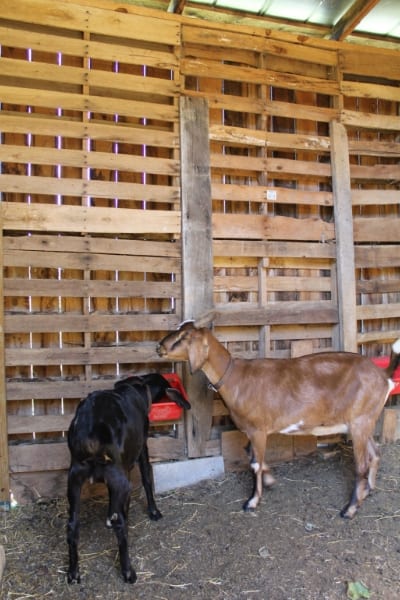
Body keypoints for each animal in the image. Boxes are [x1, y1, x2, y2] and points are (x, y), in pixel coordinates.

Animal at [67, 372, 189, 584]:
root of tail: (90, 434)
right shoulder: (141, 447)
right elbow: (147, 477)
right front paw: (154, 511)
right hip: (118, 478)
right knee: (118, 521)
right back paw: (128, 572)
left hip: (75, 476)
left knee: (73, 525)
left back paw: (73, 573)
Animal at [157, 314, 400, 520]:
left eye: (184, 336)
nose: (159, 347)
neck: (235, 376)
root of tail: (383, 375)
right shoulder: (251, 430)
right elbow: (250, 454)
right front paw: (270, 480)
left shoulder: (258, 429)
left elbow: (255, 463)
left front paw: (252, 501)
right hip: (364, 422)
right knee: (375, 453)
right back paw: (367, 492)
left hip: (360, 422)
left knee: (362, 464)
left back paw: (350, 509)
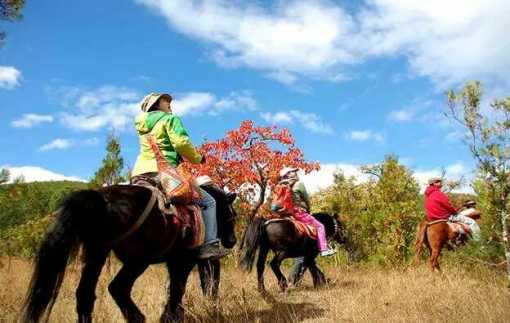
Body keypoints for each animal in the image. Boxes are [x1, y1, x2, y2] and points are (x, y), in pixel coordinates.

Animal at [19, 185, 239, 323]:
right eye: (232, 215)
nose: (232, 241)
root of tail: (102, 199)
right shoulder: (184, 261)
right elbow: (179, 290)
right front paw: (169, 317)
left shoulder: (176, 263)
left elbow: (178, 290)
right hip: (137, 261)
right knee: (117, 287)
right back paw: (138, 318)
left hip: (97, 255)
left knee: (85, 295)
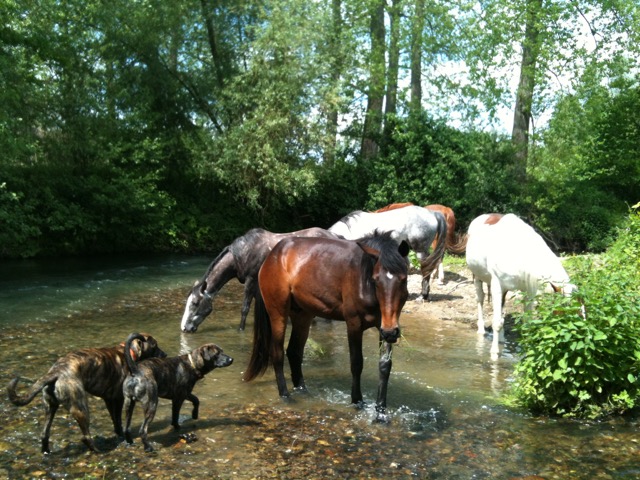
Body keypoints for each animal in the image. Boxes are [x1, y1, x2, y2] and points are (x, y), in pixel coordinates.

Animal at [7, 332, 166, 452]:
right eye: (155, 345)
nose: (165, 355)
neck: (128, 353)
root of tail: (56, 371)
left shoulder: (109, 400)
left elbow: (115, 421)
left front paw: (118, 433)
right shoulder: (119, 400)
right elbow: (118, 420)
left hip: (50, 407)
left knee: (44, 434)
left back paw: (46, 452)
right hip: (80, 407)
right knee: (85, 437)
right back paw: (98, 451)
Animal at [181, 227, 338, 332]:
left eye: (195, 303)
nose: (184, 328)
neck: (242, 255)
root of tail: (335, 236)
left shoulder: (250, 280)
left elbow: (245, 308)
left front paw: (241, 329)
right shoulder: (256, 284)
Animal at [242, 231, 408, 418]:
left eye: (403, 280)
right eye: (376, 280)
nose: (391, 332)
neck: (363, 279)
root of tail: (272, 256)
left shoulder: (384, 326)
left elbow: (385, 366)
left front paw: (381, 412)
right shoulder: (354, 324)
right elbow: (356, 363)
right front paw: (357, 401)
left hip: (302, 315)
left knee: (294, 352)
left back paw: (303, 390)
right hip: (278, 313)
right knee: (277, 353)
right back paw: (285, 395)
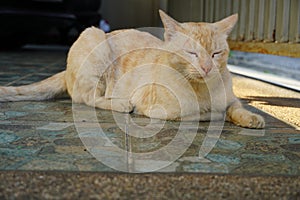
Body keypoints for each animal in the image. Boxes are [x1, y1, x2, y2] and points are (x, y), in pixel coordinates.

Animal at [0, 9, 264, 128]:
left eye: (215, 54)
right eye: (192, 53)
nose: (207, 67)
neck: (203, 90)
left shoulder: (231, 100)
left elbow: (235, 107)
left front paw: (251, 119)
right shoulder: (162, 111)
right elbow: (204, 114)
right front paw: (217, 114)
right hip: (93, 36)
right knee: (87, 98)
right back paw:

▶ TASK
Print every line of the material exactly as written, but drop the pictures.

▶ COMPLETED EXERCISE
Body keypoints for each animal in the image. Boxes are [x1, y1, x2, y2] and points are (x, y), in pixel coordinates.

Animal at [67, 372, 189, 584]:
root of tail: (90, 434)
right shoulder: (141, 447)
right elbow: (147, 477)
right front paw: (154, 511)
right hip: (118, 478)
right knee: (118, 521)
right back paw: (128, 572)
left hip: (75, 476)
left knee: (73, 525)
left back paw: (73, 573)
Animal at [157, 314, 400, 520]:
left eye: (184, 336)
nose: (159, 347)
neck: (235, 376)
root of tail: (383, 375)
right shoulder: (251, 430)
right elbow: (250, 454)
right front paw: (270, 480)
left shoulder: (258, 429)
left elbow: (255, 463)
left front paw: (252, 501)
right hip: (364, 422)
right knee: (375, 453)
right back paw: (367, 492)
left hip: (360, 422)
left knee: (362, 464)
left back paw: (350, 509)
Body keypoints for each animal in the image. Boxes are [x1, y1, x2, y2] and points are (x, y), in pixel coordinates.

Animal at [19, 185, 239, 323]:
right eye: (232, 215)
nose: (232, 241)
root of tail: (102, 199)
right shoulder: (184, 261)
right elbow: (179, 290)
right front paw: (169, 317)
left shoulder: (176, 263)
left elbow: (178, 290)
right hip: (137, 261)
right knee: (117, 287)
right back paw: (138, 318)
left hip: (97, 255)
left knee: (85, 295)
Body keypoints for each animal in the image. Boxes are [x1, y1, x2, y2] and points are (x, y), in pixel coordinates.

Animal at [7, 332, 166, 452]:
right eye: (155, 345)
nose: (165, 355)
neck: (128, 353)
root of tail: (56, 371)
left shoulder: (109, 400)
left elbow: (115, 421)
left front paw: (118, 433)
right shoulder: (119, 400)
right elbow: (118, 420)
left hip: (50, 407)
left knee: (44, 434)
left back paw: (46, 452)
right hip: (80, 407)
right knee: (85, 437)
right back paw: (98, 451)
Animal at [181, 227, 338, 332]:
left eye: (195, 303)
nose: (184, 328)
neck: (242, 255)
root of tail: (335, 236)
left shoulder: (250, 280)
left elbow: (245, 308)
left front paw: (241, 329)
right shoulder: (256, 284)
Animal at [242, 231, 408, 418]:
left eye: (403, 280)
right eye: (376, 280)
nose: (391, 332)
neck: (363, 279)
root of tail: (272, 256)
left shoulder: (384, 326)
left elbow: (385, 366)
left front paw: (381, 412)
right shoulder: (354, 324)
right elbow: (356, 363)
right front paw: (357, 401)
left hip: (302, 315)
left knee: (294, 352)
left back paw: (303, 390)
right hip: (278, 313)
right knee: (277, 353)
right back paw: (285, 395)
Body keypoints for each animal in the image. Boxes are [x1, y1, x2, y2] and points are (x, y), in pixel coordinates.

Animal at [0, 9, 264, 128]:
left eye: (215, 54)
right eye: (192, 53)
nose: (207, 67)
neck: (203, 90)
left shoulder: (231, 100)
left elbow: (235, 107)
left front paw: (251, 119)
right shoulder: (162, 111)
right elbow: (204, 114)
right front paw: (217, 114)
right hip: (93, 36)
right knee: (87, 98)
right back paw:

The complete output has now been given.